God is good. He has a family. He has a wonderful family and he’ll have a brother. He also has one awesome Christmas box. I know because I’ve slowly built it for a child that I thought might be mine, spending Christmas alone. Maybe that’s how God wanted it.

There are things I learned from this experience. I cried over this little boy more than I thought I would. His condition made me step out of my box. It made me reconsider what I really think this is all about. I walked a big wide path that found me questioning my faith and at one point, realizing it is suddenly stronger. Because of all that, he will hold a place in my heart.

It’s time to move on… I’m tired of this taking so long. I know I’m slow when I run but it still hurts to see other people lap me. I read so many blogs, that is what is happening in this process. I understand God’s timing is perfect and mine is not. I know he’s out there. We’ll find him but I’m so tired of waiting on other people and bureaucrats like I found yesterday.
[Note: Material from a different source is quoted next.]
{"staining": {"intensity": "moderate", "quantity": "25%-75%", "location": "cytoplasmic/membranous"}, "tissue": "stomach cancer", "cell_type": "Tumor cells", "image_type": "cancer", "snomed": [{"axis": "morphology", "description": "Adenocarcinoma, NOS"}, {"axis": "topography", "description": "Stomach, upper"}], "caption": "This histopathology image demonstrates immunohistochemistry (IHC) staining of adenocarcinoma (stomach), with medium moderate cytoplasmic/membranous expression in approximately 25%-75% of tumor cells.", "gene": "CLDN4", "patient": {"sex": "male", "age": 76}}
So, if you’re in a praying mood…our social worker now thinks that if the navy will do criminal background checks for the time that Ray is in the navy, we can have it notarized without going through authentication and it will cover us for all of our background checks. I called NCIS yesterday. They directed me to a particular detective on base. Please pray that this man’s heart will be softened to our cause and we can get this done by Monday. If not, I’ll be making another trip to the bowels of Hell on Tuesday.

Finally, as Ray says, yes we’re a bit sad because no matter how you play it, it feels like we are losing something, but God truly is good and He really did come through and answer our prayers. There will be one less child without a family.